Of course! The jasper who’d let her in down at the gate just now would be coming along up to the carriage house to see to the horses. He’d have to let up on her, else he wouldn’t have time to give her a good look at him before he had to make his tracks. As it was, he’d probably have to drop the jasper in making it.
Easing off the hay bundle, he straightened, spinning the girl around to face him. “Take a good look, honey,” his voice purred with the grin in it, “so’s next time ye run over this man ye’ll know him!” As the words got out of him, Kirby began to see what he was looking at.
The grin fell open with the gaping mouth.
The girl’s eyes flared at him, green as a trapped she-wolf’s, her nostrils spread thin and wide and whistling with the breath in them. Her hair, burning red in the smok
y lamplight, spilled thick and wild to her shoulders, a heavy forelock of it shadowing the dark face and high-flushed cheeks. From the corner of the wide, full-lipped mouth, a thin trickle of blood showed bright under the twisted gag.
“Lord Almighty, ma’am—” Kirby breathed the phrase, his own gray eyes fired with the beauty of her. The movement of his belt knife, flicking up to sever the cruel buckskin, was no quicker than the one which followed the fall of the parted gag from her mouth. Kirby’s arm went behind her head, his body stepping into hers before she could move. The next instant his lips, more cruel than any gag, were driven into her bleeding mouth.
Kirby tasted the fire of that kiss long after the blood of it had ceased to salt his lips.
The girl shot him low down, in the left side, the little .34-caliber ball plowing up and across the last four ribs. He hadn’t felt her pull the gun, had no idea where she’d gotten it from. He just knew that he felt it ease into his belly. His wild twist, sideways, timed with the hammer fall, was pure reflex.
Reflex, too, was the snake-fast strike his left hand made for her right wrist. But the backhand slash of his right hand across her face was deliberate. The blow sent her back across the piled hay, limp as a broken doll, leaving Kirby towering over her, the silver-mounted Colt smoking in his left hand, his face black with the distortion of pain and anger.

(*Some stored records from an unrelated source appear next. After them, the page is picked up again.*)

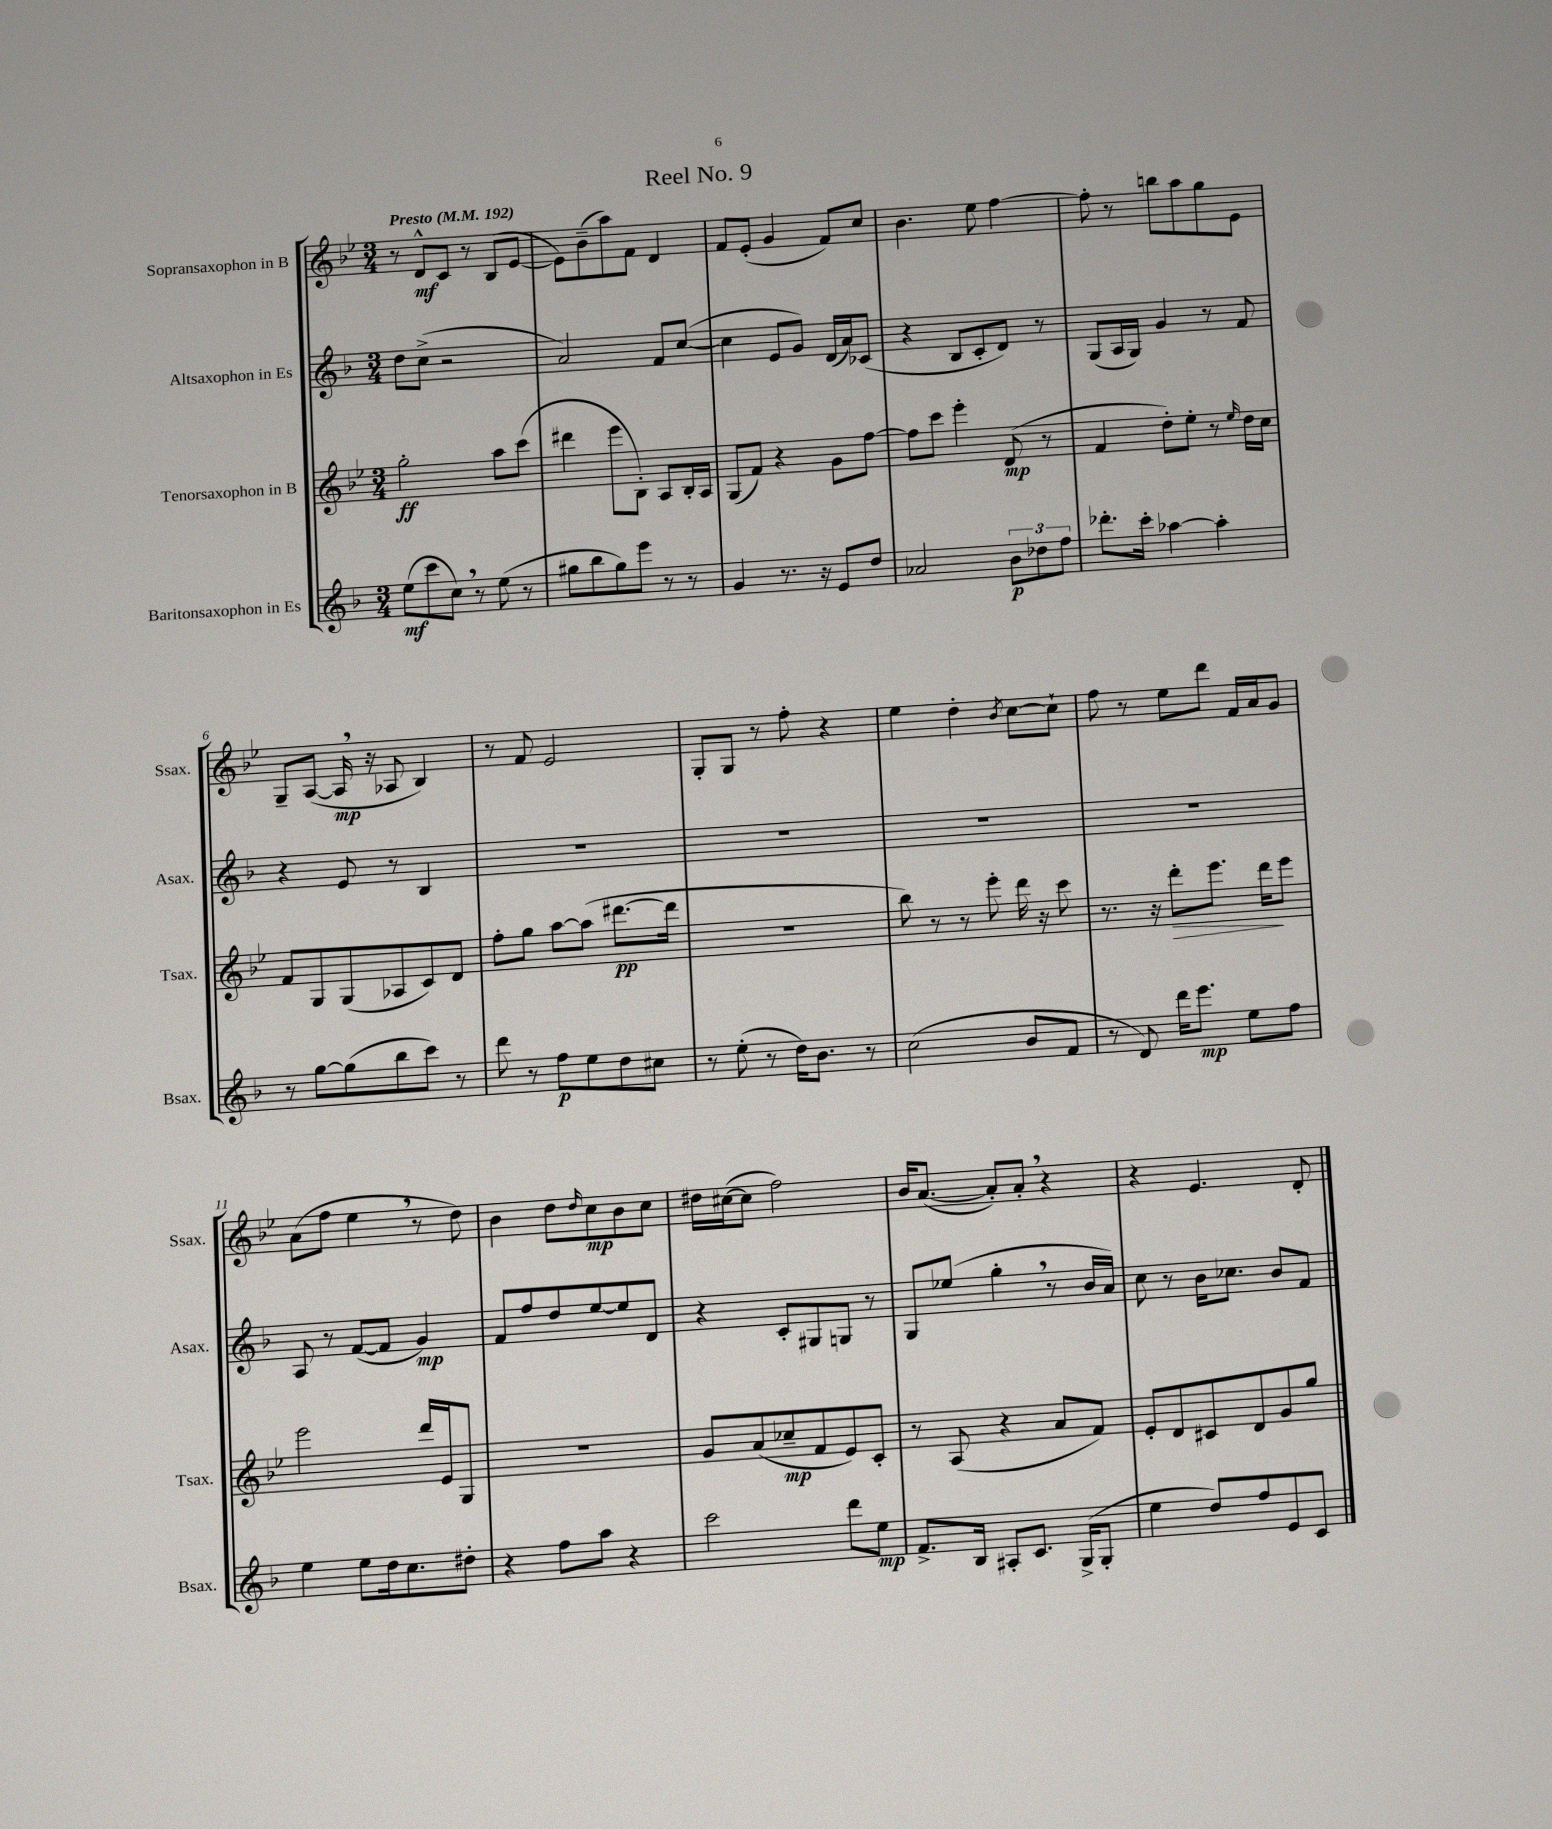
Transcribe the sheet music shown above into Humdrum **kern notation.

**kern	**kern	**kern	**kern
*staff4	*staff3	*staff2	*staff1
*clefG2	*clefG2	*clefG2	*clefG2
*k[b-]	*k[b-e-]	*k[b-]	*k[b-e-]
*M3/4	*M3/4	*M3/4	*M3/4
*MM192	*MM192	*MM192	*MM192
(8ee	2gg'	8dd	8r
8ccc	.	(8cc^	8d^^
8cc)	.	2r	8c
8r	.	.	8r
(8ee	8aa	.	(8B-
8r	(8ccc	.	[8e-
=	=	=	=
8gg#	4ddd#	2a)	8e-])
8bb-	.	.	(8b-~
8gg#)	8eee-	.	8aa)
8eee	8B-')	.	8f
8r	8A	8f	4d
8r	16B-'	([8cc	.
.	16A	.	.
=	=	=	=
4g	(8G	4cc]	8f
.	8f)	.	(8e-'
8.r	4r	8e	4g
.	.	8g)	.
16r	.	.	.
8e	8g	(16d	8f)
.	.	16a)	.
8dd	[8ff	(8c-	8cc
=	=	=	=
2a-	8ff]	4r	4.b-
.	8ccc	.	.
.	4eee-'	8B-	.
.	.	8c'	8ee-
12b-	(8d	8d)	[4ff
12dd-	.	.	.
.	8r	8r	.
12ff	.	.	.
=	=	=	=
8.ddd-'	4f	(8G	8ff']
.	.	16A	8r
16ccc'	.	16G)	.
[4aa-	8dd')	4g	8bb
.	8ee-'	.	8aa
4aa-']	8r	8r	8gg
.	16qqee-	.	.
.	16dd	8f	8e-
.	16cc	.	.
=	=	=	=
8r	8f	4r	8G~
[8gg	8G	.	([8A
(8gg]	(8G	8e	16A]
.	.	.	16r
8bb-	8A-	8r	8A-
8ccc)	8c)	4B-	4B-)
8r	8d	.	.
=	=	=	=
8ddd	8ff'	2.r	8r
8r	8gg	.	8f
8ff	[8aa	.	2e-
8ee	(8aa]	.	.
8dd	[8.ddd#	.	.
8cc#	.	.	.
.	16ddd#]	.	.
=	=	=	=
8r	2.r	2.r	8G'
(8ee'	.	.	8G
8r	.	.	8r
16dd)	.	.	8ff'
8.b-	.	.	.
.	.	.	4r
8r	.	.	.
=	=	=	=
(2cc	8bb-)	2.r	4ee-
.	8r	.	.
.	8r	.	4dd'
.	8eee-'	.	.
.	.	.	8qb-
8b-	16ddd	.	[8cc
.	16r	.	.
8f	8ccc	.	8cc`]
=	=	=	=
8r	8.r	2.r	8ff
8d)	.	.	8r
.	16r	.	.
16ddd	8ddd'	.	8ee-
8.eee	.	.	.
.	8.eee-	.	8ddd
8ee	.	.	16f
.	16ddd	.	16a
8ff	8eee-	.	8g
=	=	=	=
4ee	2eee-	8A	(8a
.	.	8r	8ff
8ee	.	([8f	4ee-
16dd	.	8f]	.
8.cc	.	.	.
.	16ddd	4g)	8r
.	16e-	.	.
8dd#'	8G	.	8dd)
=	=	=	=
4r	2.r	8f	4b-
.	.	8ff	.
8ff	.	8dd	8dd
.	.	.	16qqdd
8aa	.	[8ee	8cc
4r	.	8ee]	8b-
.	.	8d	8cc
=	=	=	=
2ccc	8g	4r	16dd#
.	.	.	([16cc#
.	(8a	.	8cc#]
.	8cc-~	8c'	2ff)
.	8f	8G#	.
8ddd	8e-)	8G	.
8ee	8c'	8r	.
=	=	=	=
8.f^	8r	8G	16b-
.	.	.	([8.a
.	(8A	(8ee-	.
16B-	.	.	.
8A#'	4r	4gg'	8a'])
8.c	.	.	8a'
.	8a	8r	4r
(16G^	.	.	.
8G'	8f)	16b-	.
.	.	16a)	.
=	=	=	=
4ee	8e-'	8cc	4r
.	8d	8r	.
8dd)	8c#	16b-	4.e-
.	.	8.cc-	.
8ff	8d	.	.
8e	8g	8b-	.
8c	8gg	8f	8d'
==	==	==	==
*-	*-	*-	*-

“Ye half-breed witch!” The snarl came out of him twice as bitter for its choking softness.
Her eyes were open, staring up at him blankly. He saw them widen ahead of the strange suddenness of her warning cry. “A-ah!” The word sprang from her with startling force. Kirby, struck by its foreign sound in that time and place, nevertheless responded to its message without question or delay. “A-ah!” It was the Dakota Sioux warning word. A-ah! Beware! Sudden danger! Look out!
As the mountain man spun around, he snapped his long body over in a doubled-up crouch. The dull flash of the thrown knife hissed high past his bent shoulder, precisely where his broad back had been the instant before. The figure following the knife was the tallest redskin the trapper had ever seen. Dressed in the plain shirt and leggins of a Sioux hunter, the Indian loomed over Kirby like a mountain over a foothill. And Kirby stood six-three, with nothing between him and the bare earth but the thickness of an elkhide moccasin sole.